**Problems to work on**
1 – According to the virtual terminal page, which virtual terminal is active at the start?
2 – Pick up the virtual terminal page after its last sentence and carry it forward.

**Page extract**
Name

vt — kernel virtual terminal devices

Description

The kernel provides virtual terminal devices as /dev/ttyN where N is from 0 to 63. These are character devices with major number 4 and minor number from 0 to 63. Each is a fully functional terminal device, with a line discipline. It does not support serial device control.

There are 63 kernel virtual terminals, numbered from 1 to 63. The file numbered 0 acts as an alias for whichever virtual terminal device is currently active. Initially, virtual terminal 1 is active.

The kernel creates the internal data structures for each virtual terminal on the fly, as each /dev/ttyN device is first opened. If nothing opens the relevant device file, therefore, the kernel does not allocate any resources for the virtual terminal.

The virtual terminals are managed by a terminal emulator program that (unless configured out) is built into the kernel itself. The emulator program does not run as a distinct process, and uses internal interfaces to the framebuffer and event I/O devices. Applications can take over individual virtual terminals, disconnecting the kernel's built-in terminal emulator from the I/O devices and thereby letting applications handle all I/O with those devices when that virtual terminal is the active one.

The type of the terminal emulated does not closely match any other terminal, although there are borrowings from DEC VTs, ECMA-48, and the Xenix console. Only 256 colours are supported, direct colour being emulated by mapping to the nearest indexed colour; and the DEC VT control sequence conventions for the Home and End keys are swapped with the Find and Select keys.

Hot keys

The user sitting at the keyboard and display can change which is the currently active kernel virtual terminal using hot-key keychords. What the keychords are is programmable by uploading different keyboard maps to the kernel's terminal emulator. By default when no keyboard map has been loaded and conventionally in most keyboard maps, the chord Alt+FN requests a switch to virtual terminal N.

Applications that take over a virtual terminal and do their own HID and display handling, such as xorg(8), have their own hot keys that are not necessarily the same and that are not managed by the kernel. Conventionally but not universally in such applications, the chord Control+Alt+FN requests a switch to virtual terminal N. For convenience, these same chords are conventionally mapped to virtual terminal switch requests in the keyboard map of the kernel's virtual terminal emulator, too.

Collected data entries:
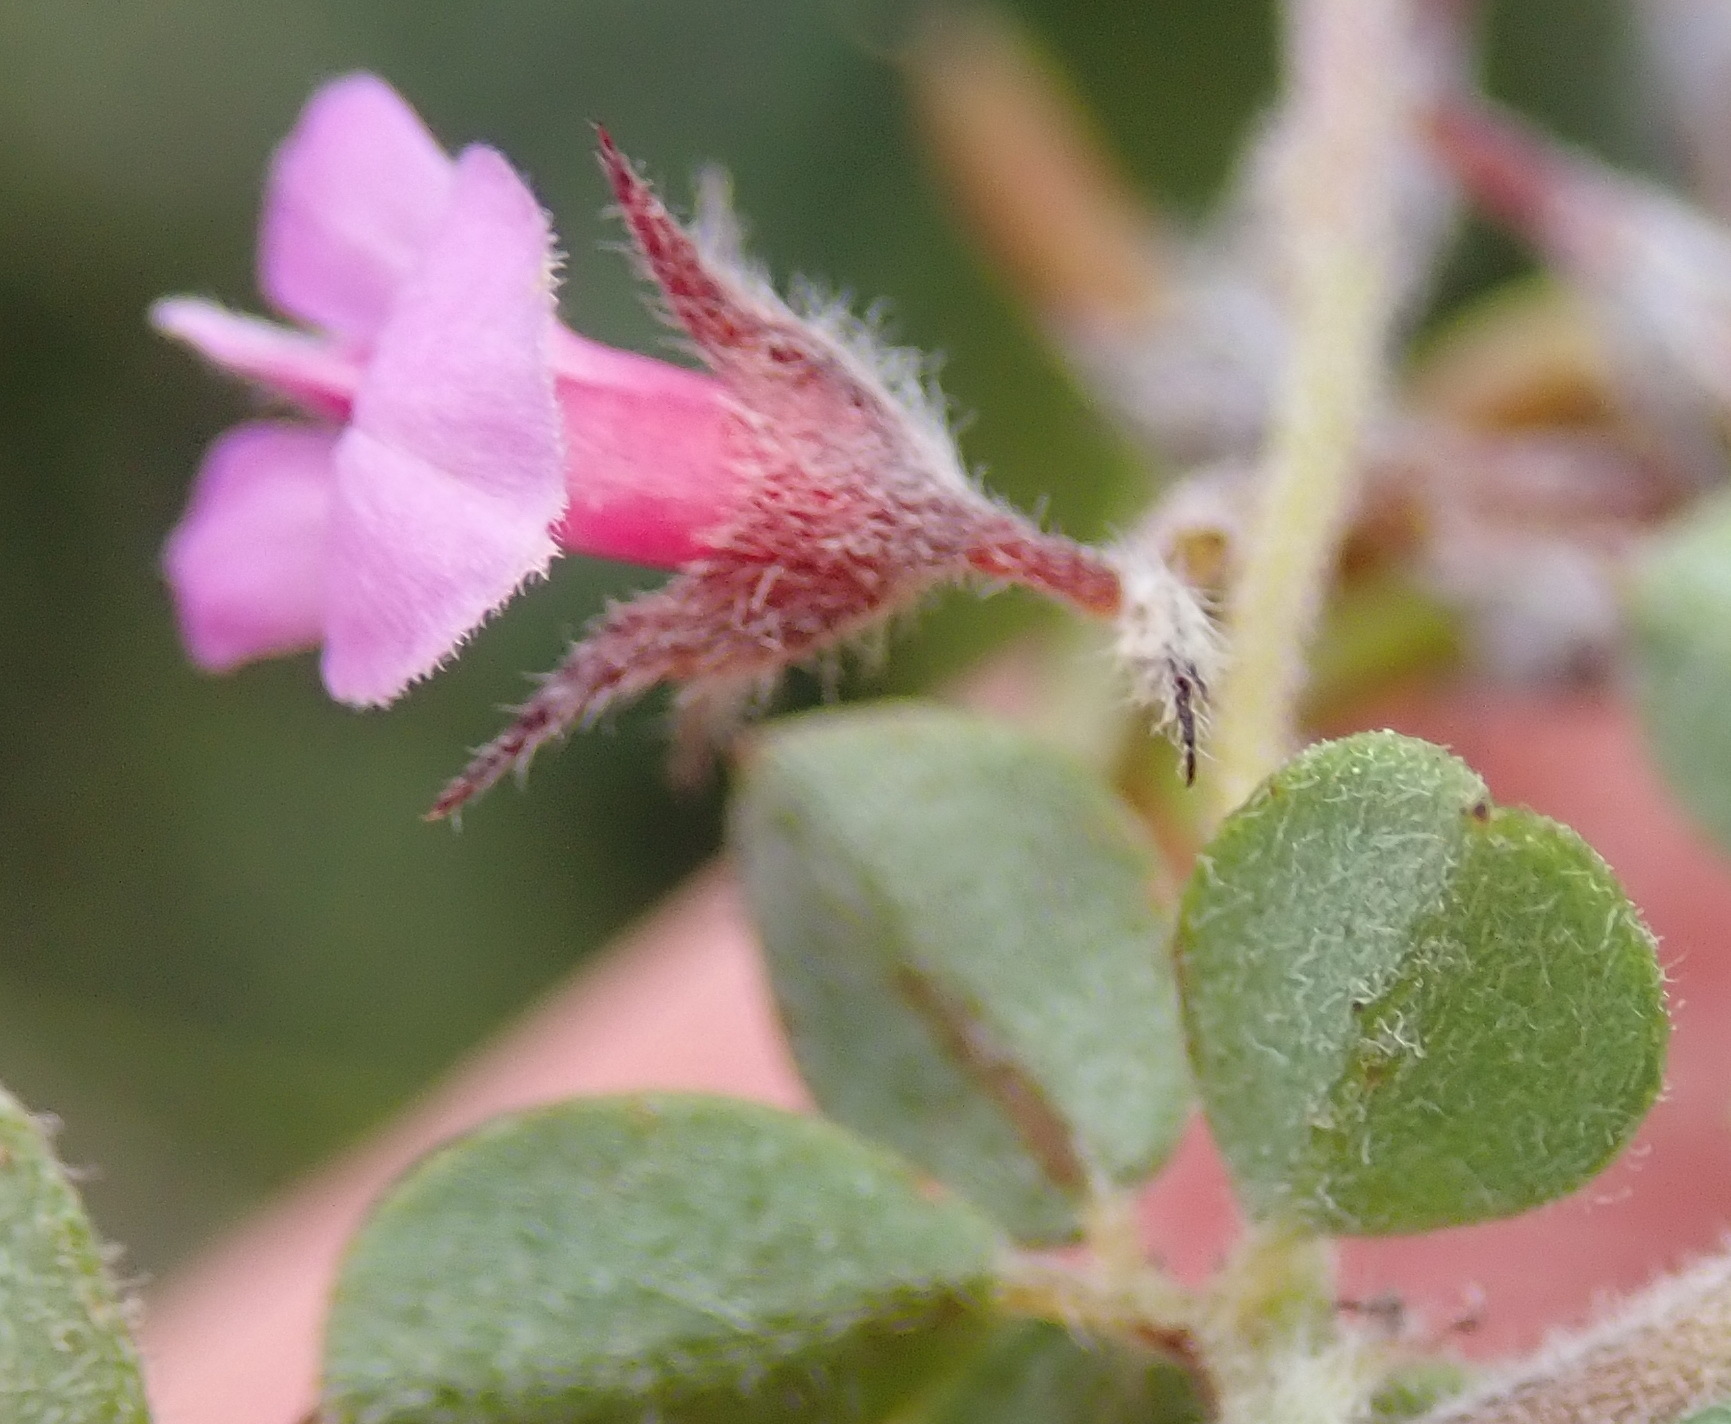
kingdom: Plantae
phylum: Tracheophyta
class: Magnoliopsida
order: Fabales
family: Fabaceae
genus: Indigofera
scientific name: Indigofera alopecuroides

**Responses to the exercise**
1 – Virtual terminal 1.

2 –
Such applications can also block hot-key virtual terminal switches, which require their coöperation.

The kernel can be configured with a hot-key sequence in the virtual terminal subsystem (the "Magic SysRq" keys, also mis-named "SAK") that issues a SIGKILL signal to all processes that have an open file descriptor to the currently active virtual terminal device.

See also

console_codes(4)

This describes the input and output control and escape sequences recognized and produced by the kernel's terminal emulator.

console_ioctl(4)

This describes the ioctl() controls that are peculiar to kernel virtual terminal devices.

chvt(1)

a utility that can be used to switch amongst kernel virtual terminals under script control

fgetty(8), agetty(8), mingetty(8)

the family of programs that are usually responsible for first opening kernel virtual terminal device files

Files

/sys/class/tty/tty0/active

The contents of this pseudo-file are the currently active virtual terminal name. A file descriptor open to this file can be polled, and will set POLLPRI when the active device name changes. POLLPRI remains set until the contents of the file are (re-)read.

/dev/vcsN, /dev/vcsaN

The contents of these pseudo-files comprise the character display buffers of virtual terminal N, as explained in vcs(4).

History

A multiple virtual terminal subsystem, with the same hot-key keychords and many of the same control sequences and ioctl()s, first appeared in Xenix in 1985. It was named Multiscreen.

Until Linux version 1.1.54, the list of kernel virtual terminals was fixed (with a length given by the NR_CONSOLES constant in the source code) and data structures were not allocated on demand.